**BRIEF:** Filter the records down to the lines that hold the word "right", and copy each of those lines.

**SUPPLIED RECORDS:**
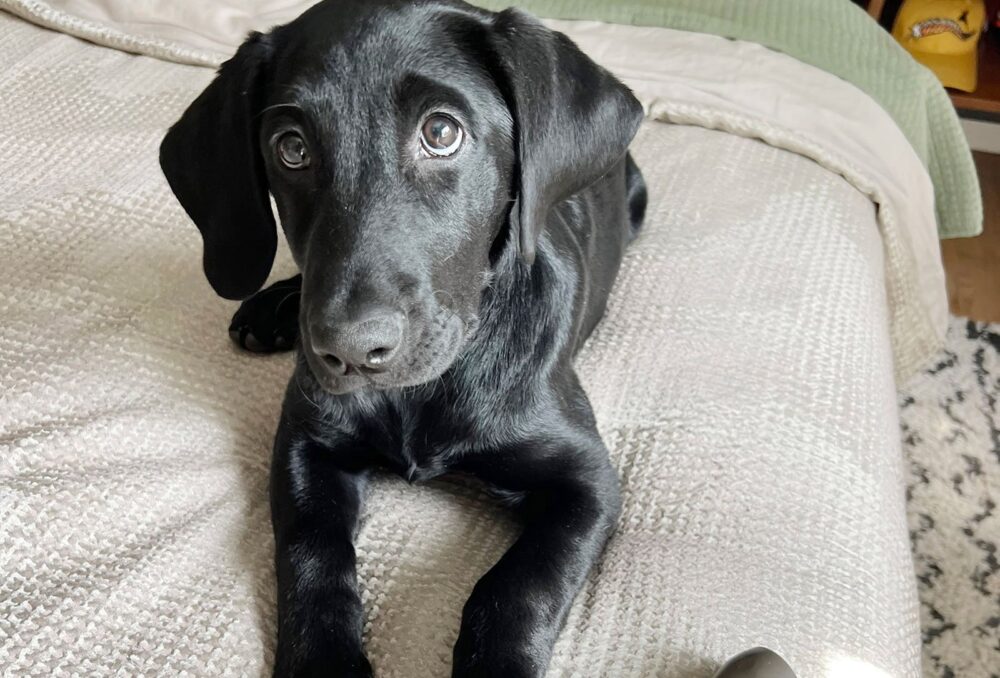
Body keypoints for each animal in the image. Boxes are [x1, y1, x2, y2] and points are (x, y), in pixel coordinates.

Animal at [160, 2, 644, 676]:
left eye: (441, 132)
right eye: (291, 148)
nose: (349, 350)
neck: (427, 391)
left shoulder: (588, 480)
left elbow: (522, 581)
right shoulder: (306, 442)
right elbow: (311, 551)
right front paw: (323, 662)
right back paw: (269, 310)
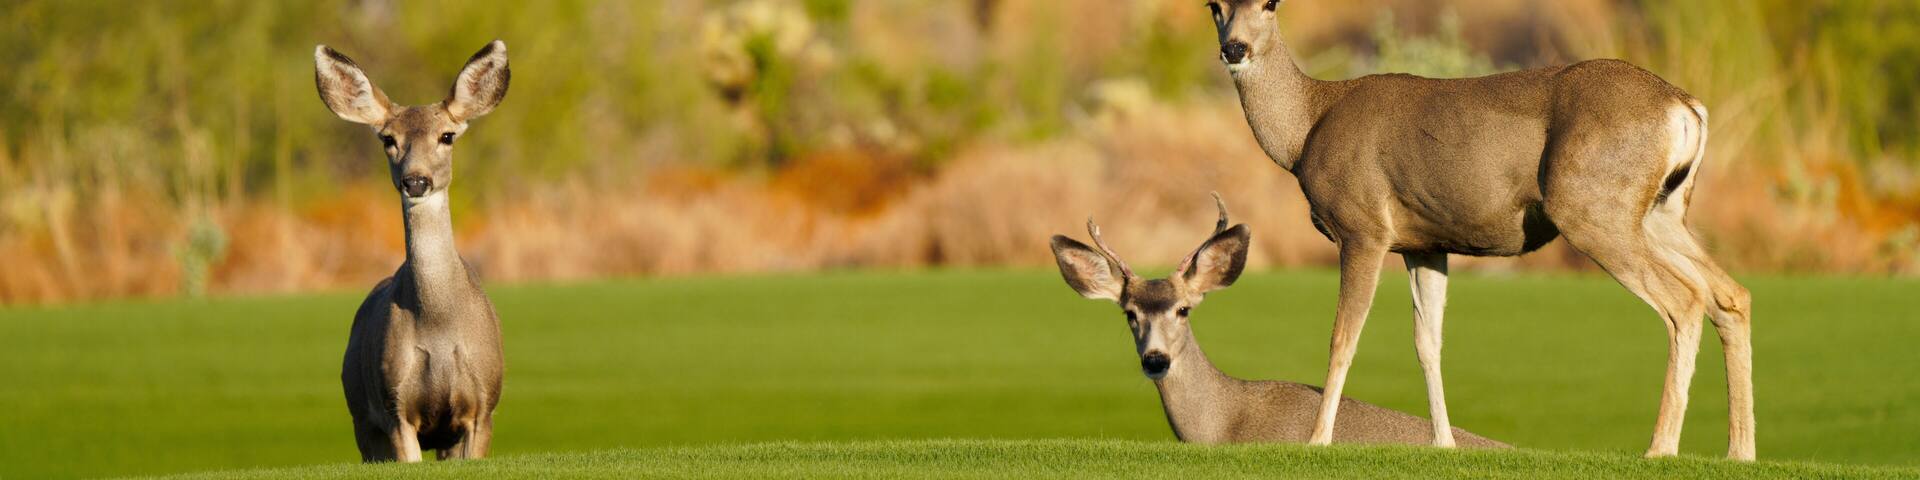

**ANSWER:**
right eye: (291, 148)
right shoulder: (306, 442)
right elbow: (311, 551)
right front paw: (323, 662)
right back paw: (269, 310)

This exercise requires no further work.